For me, though, the artifacts of Christianity, strengthened my faith. Things so close to the beginning of that faith as to make it seem impossible to me that it could not be true.
This is a fourth century (300 something) representation of a clean shaven Christ, which makes it interesting enough. But this was a time when the Church Fathers were writing of a faith that was sweeping the known world. That which has lasted two thousand years despite human and superhuman (you know, le diablo) efforts to destroy it.
Here is something that intrigued me. What does it look like to you?

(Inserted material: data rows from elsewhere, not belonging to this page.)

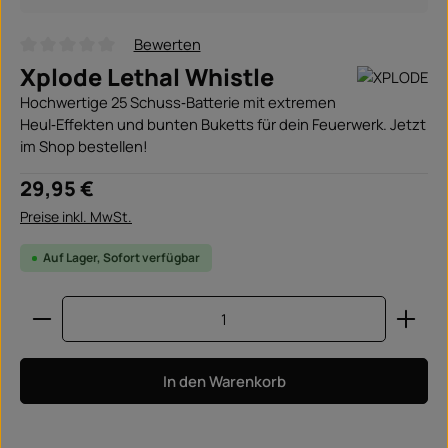
Bewerten
Durchschnittliche Bewertung von 0 von 5 Sternen
Xplode Lethal Whistle
Hochwertige 25 Schuss‑Batterie mit extremen
Heul‑Effekten und bunten Buketts für dein Feuerwerk. Jetzt
im Shop bestellen!
Regulärer Preis:
29,95 €
Preise inkl. MwSt.
Auf Lager, Sofort verfügbar
Produkt Anzahl: Gib den gewünschten Wert ein ode
In den Warenkorb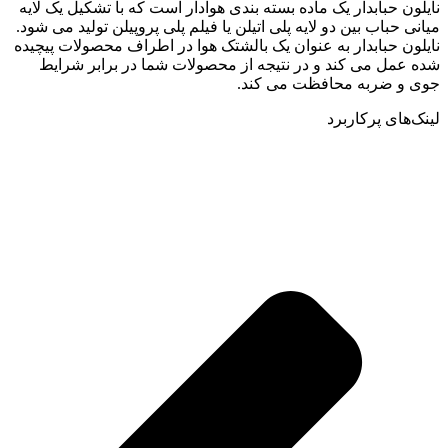
نایلون حبابدار یک ماده بسته بندی هوادار است که با تشکیل یک لایه
میانی حباب بین دو لایه پلی اتیلن یا فیلم پلی پروپیلن تولید می شود.
نایلون حبابدار به عنوان یک بالشتک هوا در اطراف محصولات پیچیده
شده عمل می کند و در نتیجه از محصولات شما در برابر شرایط
جوی و ضربه محافظت می کند.
لینک‌های پرکاربرد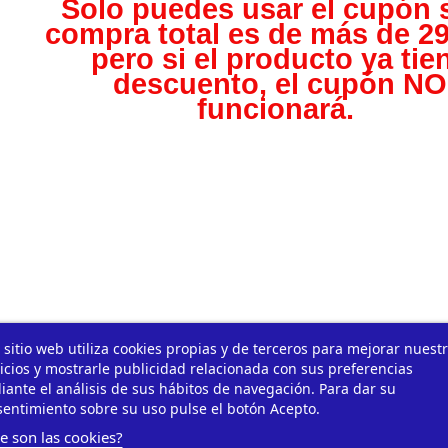
Solo puedes usar el cupón s
compra total es de más de 29
pero s
i el producto ya tie
descuento, el cupón NO
funcionará.
 sitio web utiliza cookies propias y de terceros para mejorar nuest
icios y mostrarle publicidad relacionada con sus preferencias
ante el análisis de sus hábitos de navegación. Para dar su
entimiento sobre su uso pulse el botón Acepto.
e son las cookies?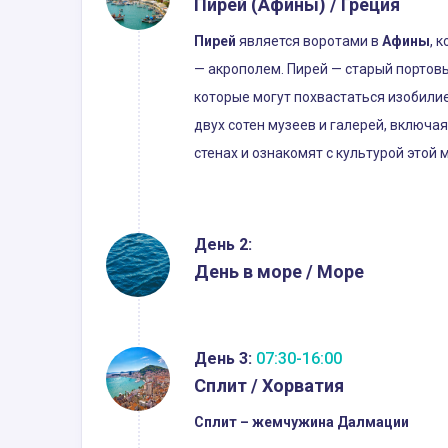
Пирей (Афины) / Греция
Пирей
является воротами в
Афины
, 
— акрополем. Пирей — старый портов
которые могут похвастаться изобили
двух сотен музеев и галерей, включа
стенах и ознакомят с культурой этой 
День 2:
День в море / Море
День 3:
07:30-16:00
Сплит / Хорватия
Сплит – жемчужина Далмации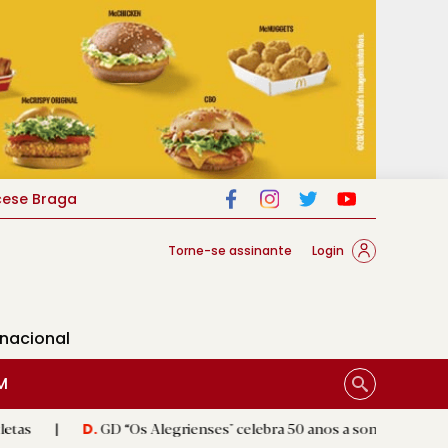
cese Braga
Torne-se assinante
Login
rnacional
M
GD “Os Alegrienses" celebra 50 anos a sonhar com «casa própria»
.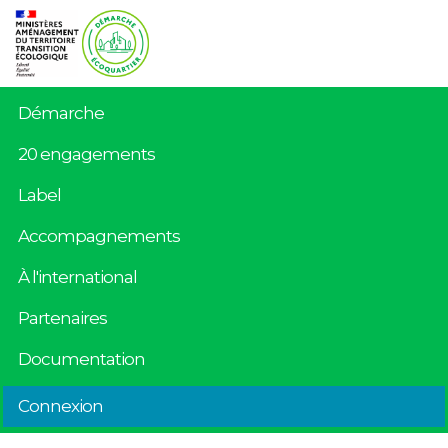
Démarche
20 engagements
Label
Accompagnements
À l'international
Partenaires
Documentation
Connexion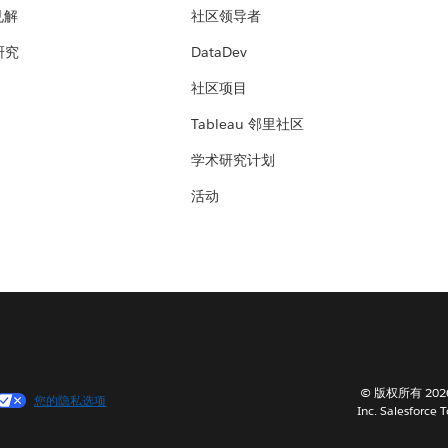
见解
社区领导者
 研究
DataDev
社区项目
Tableau 邻里社区
学术研究计划
活动
© 版权所有 202
您的隐私选项
Inc. Salesforce 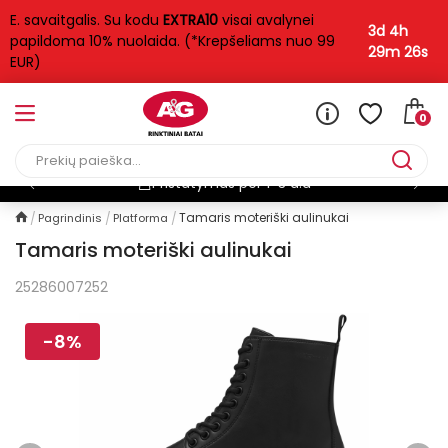
E. savaitgalis. Su kodu
EXTRA10
visai avalynei
3d 4h
papildoma 10% nuolaida. (*Krepšeliams nuo 99
29m 25s
EUR)
0
Pristatymas per 1-3 d.d
Tamaris moteriški aulinukai
Pagrindinis
Platforma
Tamaris moteriški aulinukai
25286007252
-8%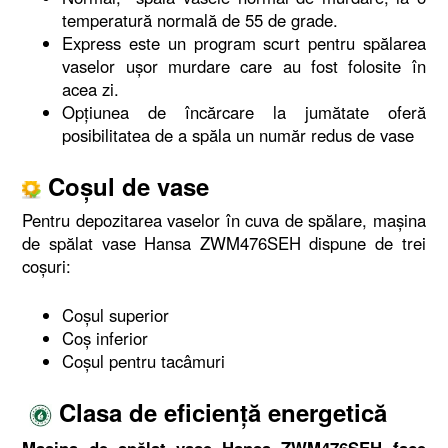
temperatură normală de 55 de grade.
Express este un program scurt pentru spălarea
vaselor ușor murdare care au fost folosite în
acea zi.
Opţiunea de încărcare la jumătate oferă
posibilitatea de a spăla un număr redus de vase
Coşul de vase
Pentru depozitarea vaselor în cuva de spălare, maşina
de spălat vase Hansa ZWM476SEH dispune de trei
coșuri:
Coșul superior
Coș inferior
Coșul pentru tacâmuri
Clasa de eficienţă energetică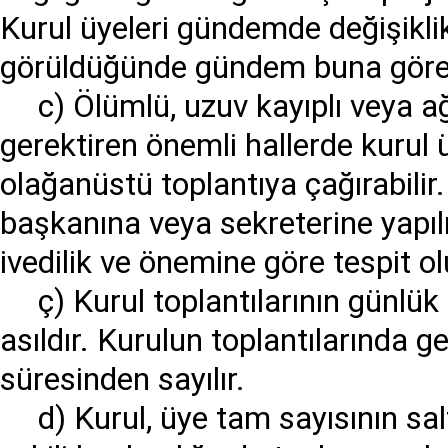
Kurul üyeleri gündemde değişiklik
görüldüğünde gündem buna göre de
c) Ölümlü, uzuv kayıplı veya ağı
gerektiren önemli hallerde kurul 
olağanüstü toplantıya çağırabilir.
başkanına veya sekreterine yapıl
ivedilik ve önemine göre tespit ol
ç) Kurul toplantılarının günlük
asıldır. Kurulun toplantılarında 
süresinden sayılır.
d) Kurul, üye tam sayısının sa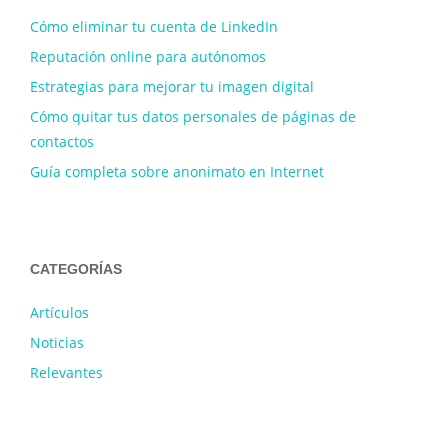
Cómo eliminar tu cuenta de LinkedIn
Reputación online para autónomos
Estrategias para mejorar tu imagen digital
Cómo quitar tus datos personales de páginas de
contactos
Guía completa sobre anonimato en Internet
CATEGORÍAS
Artículos
Noticias
Relevantes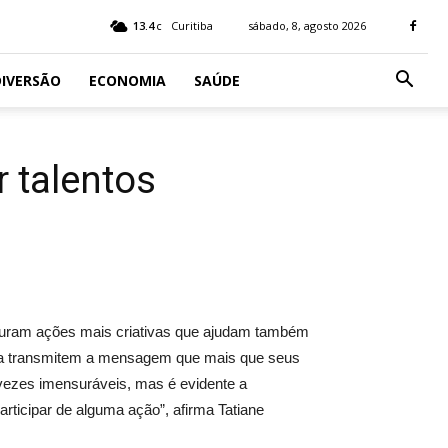
13.4
Curitiba
sábado, 8, agosto 2026
C
IVERSÃO
ECONOMIA
SAÚDE
r talentos
ocuram ações mais criativas que ajudam também
ssa transmitem a mensagem que mais que seus
vezes imensuráveis, mas é evidente a
rticipar de alguma ação”, afirma Tatiane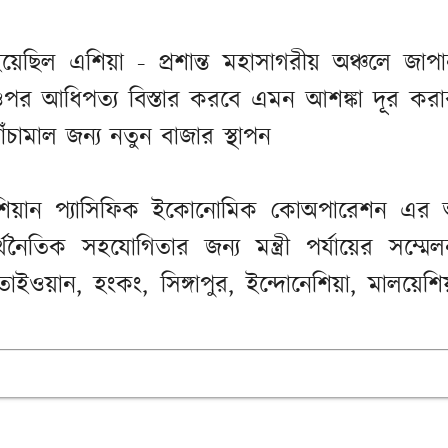
হয়েছিল এশিয়া - প্রশান্ত মহাসাগরীয় অঞ্চলে জ
র ওপর আধিপত্য বিস্তার করবে এমন আশঙ্কা দূর ক
ঁচামাল জন্য নতুন বাজার স্থাপন
য়ান প্যাসিফিক ইকোনোমিক কোঅপারেশন এর আদ্য
্থনৈতিক সহযোগিতার জন্য মন্ত্রী পর্যায়ের সম্ম
ইওয়ান, হংকং, সিঙ্গাপুর, ইন্দোনেশিয়া, মালয়েশিয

A primitive ironing board? A divan? No, if I read it right, it is an 11,000 year old item that changed mankind from a nomadic life to a settled farming one. It grinds wheat into flour. The longer side (left) was braced against the knee of the woman (yes, always a woman) who used a stone like the one on top of it to move her hand up and down until the wheat was a powder. You can see the indentation in the center. Something so ordinary and something so dramatic.
There were crucifixes and crosses of gold.
Royal cups.
No, this isn't Shakespeare. Looks like him though.
Bronze or something heads of emperors, this one Claudius.
And of course, what would ancient times be without a cat, or modern times for that matter.
When I was a child, my Aunt Kathleen used to take me and my cousins to various New York museums. She loved to walk. At the time, I didn't. By the time we got to the museums, my feet would always be hurting--or maybe my shoes weren't made for the exertion. I was reminded of those times after my rambling through the British Museum. Oh, now I like to walk. But still my feet were hurting from all the standing and looking.
I was ready for a little something, something of a drink and lunch. Happily, on the top floor of the Museum, there was a lovely indoor cafe that had the light and air of an outdoor one.
And nibble I did, on a platter of Devon Blue Cheese and marinated artichokes, and of course, a nice glass of white wine.
There was the search for souvenirs to top off the first full day of my visit to London and its environs. And when I walked back to my room, I realized that I had been out for hours and hours, although it was still afternoon. The lag had caught up to me and I fell to my bed, grateful for my first day.